ECLI:NL:CRVB:2006:AZ2031

Centrale Raad van Beroep

Datum uitspraak
10 november 2006
Publicatiedatum
5 april 2013
Zaaknummer
02-4820 AKW
Instantie
Centrale Raad van Beroep
Type
Uitspraak
Rechtsgebied
Bestuursrecht; Socialezekerheidsrecht
Procedures
  • Hoger beroep
Rechters
Vindplaatsen
  • Rechtspraak.nl
AI samenvatting door LexboostAutomatisch gegenereerd

Weigering kinderbijslag op basis van nieuwe feiten of omstandigheden

In deze zaak gaat het om het hoger beroep van appellant tegen de uitspraak van de rechtbank Amsterdam, waarin de weigering van de Sociale verzekeringsbank (Svb) om kinderbijslag toe te kennen werd bevestigd. Appellant, die in oktober 1997 vanuit Afghanistan naar Nederland kwam, had in 1998 een aanvraag voor kinderbijslag ingediend voor zijn kinderen die in Pakistan verbleven. De Svb weigerde deze aanvraag op basis van het feit dat appellant niet kon aantonen zijn kinderen in de relevante kwartalen te hebben onderhouden. Appellants bezwaar tegen deze beslissing werd niet-ontvankelijk verklaard. Na de komst van zijn gezin naar Nederland in augustus 2000, diende appellant opnieuw een aanvraag in, maar de Svb kende pas kinderbijslag toe vanaf het vierde kwartaal van 2000. De rechtbank verklaarde het beroep van appellant ongegrond, wat leidde tot het hoger beroep bij de Centrale Raad van Beroep.

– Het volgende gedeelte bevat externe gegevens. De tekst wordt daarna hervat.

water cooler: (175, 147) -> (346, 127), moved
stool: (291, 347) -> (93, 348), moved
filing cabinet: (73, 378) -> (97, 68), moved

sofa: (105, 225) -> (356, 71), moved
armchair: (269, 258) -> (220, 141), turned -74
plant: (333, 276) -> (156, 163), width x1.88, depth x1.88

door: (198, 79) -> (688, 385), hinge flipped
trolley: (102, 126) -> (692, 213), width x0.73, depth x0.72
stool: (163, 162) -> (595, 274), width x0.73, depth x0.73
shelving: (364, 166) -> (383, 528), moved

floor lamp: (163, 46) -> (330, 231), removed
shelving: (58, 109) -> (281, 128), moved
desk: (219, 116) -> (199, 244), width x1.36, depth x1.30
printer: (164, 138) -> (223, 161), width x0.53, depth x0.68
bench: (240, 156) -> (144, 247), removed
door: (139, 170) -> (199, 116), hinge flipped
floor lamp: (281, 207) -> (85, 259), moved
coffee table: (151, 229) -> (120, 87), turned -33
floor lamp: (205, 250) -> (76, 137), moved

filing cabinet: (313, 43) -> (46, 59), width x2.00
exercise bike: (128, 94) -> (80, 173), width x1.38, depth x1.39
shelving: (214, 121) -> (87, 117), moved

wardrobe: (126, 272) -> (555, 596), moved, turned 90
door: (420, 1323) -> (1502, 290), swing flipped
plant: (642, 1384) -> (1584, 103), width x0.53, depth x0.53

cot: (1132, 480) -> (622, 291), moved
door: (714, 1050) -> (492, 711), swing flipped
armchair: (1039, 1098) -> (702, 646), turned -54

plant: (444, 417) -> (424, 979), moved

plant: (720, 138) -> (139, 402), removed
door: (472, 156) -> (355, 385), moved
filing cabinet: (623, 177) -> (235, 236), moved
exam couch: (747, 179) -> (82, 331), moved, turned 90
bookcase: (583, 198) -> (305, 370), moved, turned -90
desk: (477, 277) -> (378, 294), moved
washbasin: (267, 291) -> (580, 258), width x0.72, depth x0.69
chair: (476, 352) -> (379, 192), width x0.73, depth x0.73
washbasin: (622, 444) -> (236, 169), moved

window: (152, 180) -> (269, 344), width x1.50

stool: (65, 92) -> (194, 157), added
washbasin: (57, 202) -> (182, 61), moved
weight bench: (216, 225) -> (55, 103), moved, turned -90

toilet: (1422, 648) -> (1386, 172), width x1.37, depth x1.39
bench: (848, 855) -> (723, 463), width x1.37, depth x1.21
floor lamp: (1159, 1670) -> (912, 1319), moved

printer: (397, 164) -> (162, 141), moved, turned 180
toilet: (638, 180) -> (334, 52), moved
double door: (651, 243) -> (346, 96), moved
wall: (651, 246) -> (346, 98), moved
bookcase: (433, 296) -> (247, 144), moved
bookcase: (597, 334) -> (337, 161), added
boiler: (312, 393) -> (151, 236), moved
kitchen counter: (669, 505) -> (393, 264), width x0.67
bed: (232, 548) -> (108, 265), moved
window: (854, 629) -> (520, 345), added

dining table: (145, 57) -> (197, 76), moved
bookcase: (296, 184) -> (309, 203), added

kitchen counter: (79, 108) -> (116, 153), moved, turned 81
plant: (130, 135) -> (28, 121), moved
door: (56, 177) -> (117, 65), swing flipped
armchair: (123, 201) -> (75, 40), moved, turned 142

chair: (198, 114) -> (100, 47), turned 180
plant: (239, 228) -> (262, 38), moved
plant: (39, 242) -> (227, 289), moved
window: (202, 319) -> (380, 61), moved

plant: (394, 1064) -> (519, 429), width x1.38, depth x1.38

De Centrale Raad overweegt dat de Svb en de rechtbank niet konden worden gevolgd in hun standpunt dat er nieuwe feiten of omstandigheden waren die de eerdere afwijzing van de kinderbijslag zouden rechtvaardigen. De Raad benadrukt dat de beoordeling van de Svb zich diende te beperken tot de vraag of er sprake was van nieuw gebleken feiten of veranderde omstandigheden die aanleiding zouden moeten geven tot herziening van het oorspronkelijke besluit. Aangezien appellant geen nieuwe feiten had aangedragen die betrekking hadden op de periode van de eerdere afwijzing, werd de beslissing van de Svb bevestigd. De Raad concludeert dat de aangevallen uitspraak, zij het op deels andere gronden, voor bevestiging in aanmerking komt. De Raad ziet geen aanleiding om toepassing te geven aan artikel 8:75 van de Algemene wet bestuursrecht, wat betekent dat er geen proceskostenvergoeding wordt toegekend.

Uitspraak

02/4820 AKW
Centrale Raad van Beroep
Meervoudige kamer
U I T S P R A A K
op het hoger beroep van:
[appellant] (hierna: appellant),
tegen de uitspraak van de rechtbank Amsterdam van 2 augustus 2002, 01/3673 (hierna: aangevallen uitspraak),
in het geding tussen:
appellant
en
de Raad van bestuur van de Sociale verzekeringsbank (hierna: Svb).
Datum uitspraak: 10 november 2006
I. PROCESVERLOOP
Namens appellant heeft mr. P.F.A.B. Vos, advocaat te Amsterdam, hoger beroep ingesteld.
De Svb heeft een verweerschrift ingediend.
Het onderzoek ter zitting heeft plaatsgevonden op 29 september 2006. Appellant is niet verschenen. De Svb heeft zich laten vertegenwoordigen door C.J. van der Putten.
II. OVERWEGINGEN
Appellant is vanuit Afghanistan in oktober 1997 in Nederland aangekomen. Bij besluit van 22 juni 1998 is hij als vluchteling in Nederland toegelaten. Op 24 augustus 1998 heeft appellant een aanvraag voor een machtiging voorlopig verblijf in het kader van gezinshereniging voor zijn echtgenote en kinderen ingediend.
Op 8 juni 1999 heeft appellant de Svb verzocht hem in aanmerking te brengen voor kinderbijslag ten behoeve van zijn kinderen, die op dat moment met zijn echtgenote in Pakistan verbleven. Bij besluit van 9 maart 2000 heeft de Svb appellant kinderbijslag over het tweede kwartaal van 1998 tot en met het vierde kwartaal van 1999 geweigerd onder overweging dat appellant niet heeft kunnen aantonen zijn kinderen in deze kwartalen in belangrijke mate te hebben onderhouden. Appellants bezwaar tegen dit besluit is op 3 september 2000 niet-ontvankelijk verklaard. Hiertegen is geen rechtsmiddel aangewend.
Nadat hen een machtiging voorlopig verblijf in het kader van gezinshereniging was verleend, zijn appellants echtgenote en kinderen in augustus 2000 in Nederland aangekomen.
Op 6 september 2000 heeft appellant bij de Svb opnieuw een aanvraag voor kinderbijslag ingediend.
Bij besluit van 10 januari 2001 heeft de Svb aan appellant met ingang van het vierde kwartaal van 2000 kinderbijslag ten behoeve van zijn vier kinderen toegekend. Appellant is tegen dit besluit in bezwaar gekomen, stellende dat hem kinderbijslag toekomt vanaf het tweede kwartaal van 1998.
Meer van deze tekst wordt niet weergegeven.